Tracking experiments in code¶
Initial setup¶
Before you can track experiments, you need to create a Managed Folder in the project. The managed folder will be used to store artefacts. Take note of the managed folder id (8 alphanum characters, visible in the URL).
Quick start sample¶
import dataiku
project = dataiku.api_client().get_default_project()
managed_folder = project.get_managed_folder('A_MANAGED_FOLDER_ID')
with project.setup_mlflow(managed_folder=managed_folder) as mlflow_handle:
# Note: if you don't call this (i.e. when no experiment is specified), the default one is used
mlflow_handle.set_experiment("My first experiment")
with mlflow_handle.start_run(run_name="my_run"):
# ...your MLflow code...
mlflow_handle.log_param("a", 1)
mlflow_handle.log_metric("b", 2)
# This uses the regular MLflow APIs
Tracking API¶
DSS uses the MLflow Tracking API. Please refer to the MLflow Tracking documentation.
Autologging¶
MLflow Tracking comes with a very useful feature: autologging, which automatically logs metrics, parameters, and models for common machine-learning packages without the need for explicit log statements.
Leveraging MLflow autologging requires no additional configuration of the DSS integration.

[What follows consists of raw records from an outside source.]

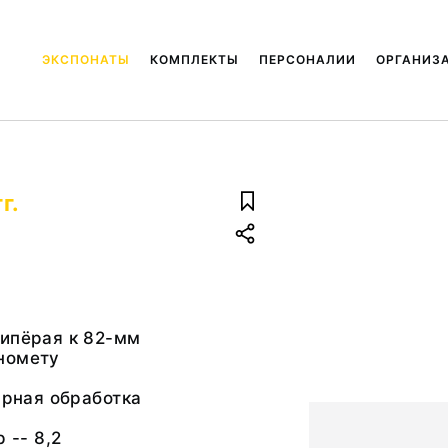
ЭКСПОНАТЫ
КОМПЛЕКТЫ
ПЕРСОНАЛИИ
ОРГАНИЗ
г.
я
типёрая к 82-мм
номету
карная обработка
 -- 8,2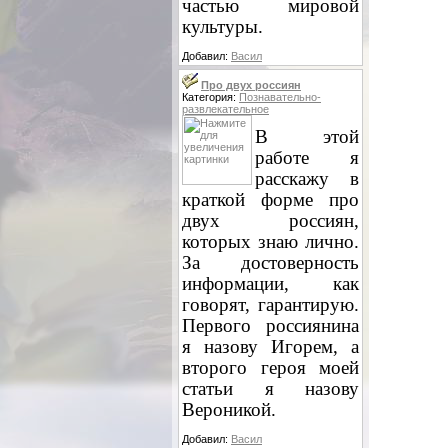
частью мировой
культуры.
Добавил:
Васил
Про двух россиян
Категория:
Познавательно-
развлекательное
В этой
работе я
расскажу в
краткой форме про
двух россиян,
которых знаю лично.
За достоверность
информации, как
говорят, гарантирую.
Первого россиянина
я назову Игорем, а
второго героя моей
статьи я назову
Вероникой.
Добавил:
Васил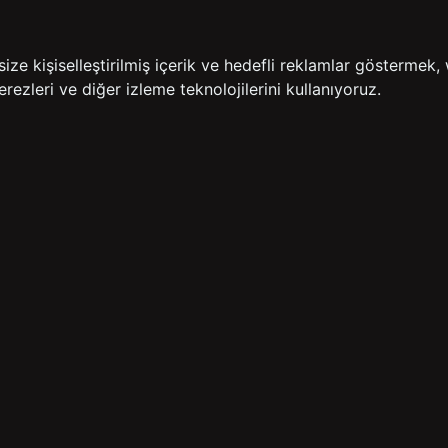
İADE GARANTİSİ
ÜCR
e kişiselleştirilmiş içerik ve hedefli reklamlar göstermek, 
rezleri ve diğer izleme teknolojilerini kullanıyoruz.
BİZE ULAŞIN
HIZLI ERİŞİM
rulan Sorular
İletişim
Anasayfa
lemleri
Mağazalarımız
Sepetim
 Teslimat
Kampanyalar
ade Politikası
Takip
rd Sadakat
 Üyelik Sözleşmesi
mpanya Koşulları
lumu Hizmetleri
Copyright© 2026
Süvari
All rights reserved.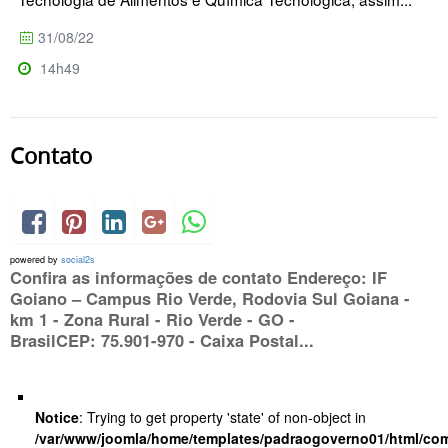
31/08/22
14h49
Contato
powered by
social2s
Confira as informações de contato Endereço: IF
Goiano – Campus Rio Verde, Rodovia Sul Goiana -
km 1 - Zona Rural - Rio Verde - GO -
BrasilCEP: 75.901-970 - Caixa Postal...
Notice
: Trying to get property 'state' of non-object in
/var/www/joomla/home/templates/padraogoverno01/html/com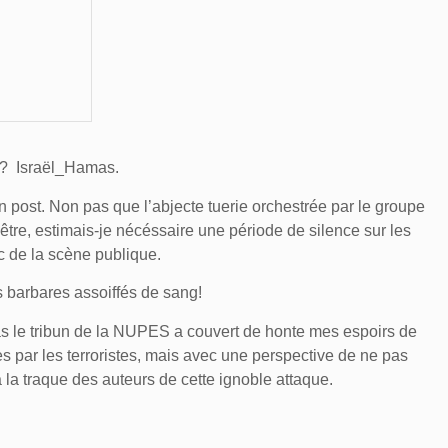
x? Israël_Hamas.
n post. Non pas que l’abjecte tuerie orchestrée par le groupe
t-être, estimais-je nécéssaire une période de silence sur les
c de la scène publique.
s barbares assoiffés de sang!
as le tribun de la NUPES a couvert de honte mes espoirs de
s par les terroristes, mais avec une perspective de ne pas
à la traque des auteurs de cette ignoble attaque.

Some machine learning packages, such as PyTorch, may however require additional packages.
In the following sample, we activate MLflow autologging for a SKlearn model. Metrics and artifacts are automatically logged.
import dataiku
import mlflow
import sklearn.linear_model.ElasticNet
project = dataiku.api_client().get_default_project()
managed_folder = project.get_managed_folder('A_MANAGED_FOLDER_ID')
with project.setup_mlflow(managed_folder=managed_folder) as mlflow_handle:
mlflow_handle.set_experiment("Let's autolog")
# activate Mflow autologging
mlflow_handle.sklearn.autolog()
with mlflow_handle.start_run(run_name="my_run"):
lr = ElasticNet(alpha=alpha, l1_ratio=l1_ratio, random_state=42)
lr.fit(train_x, train_y)
Other topics¶
Logging into another project¶
You can log experiments into another project than the current one by using:
project = dataiku.api_client().get_project("MYOTHERPROJECT")
Experiment tracking outside DSS¶
MLflow Tracking integration is configured through the dataikuapi
package. See Using Dataiku’s Python packages for how to use it from outside of DSS
Usage without context manager¶
While the usage of the context manager (“with” statement) is recommended, it is not mandatory. You can use this instead:
import dataiku
import mlflow
project = dataiku.api_client().get_default_project()
managed_folder = project.get_managed_folder('A_MANAGED_FOLDER_ID')
mlflow_handle = project.setup_mlflow(managed_folder=managed_folder)
mlflow.set_experiment("My first experiment")
with mlflow.start_run(run_name="my_run"):
# ...your MLflow code...
mlflow.log_param("a", 1)
mlflow.log_metric("b", 2)
mlflow_handle.clear()
Cautions¶
If you do not set up the integration before using the MLflow client, or use the client after clearing the integration, it may fall back to its default mode: writing experiment data as the current user, on the filesystem of the host of the DSS server.
Supported versions¶
See Limitations and supported versions for supported MLflow versions.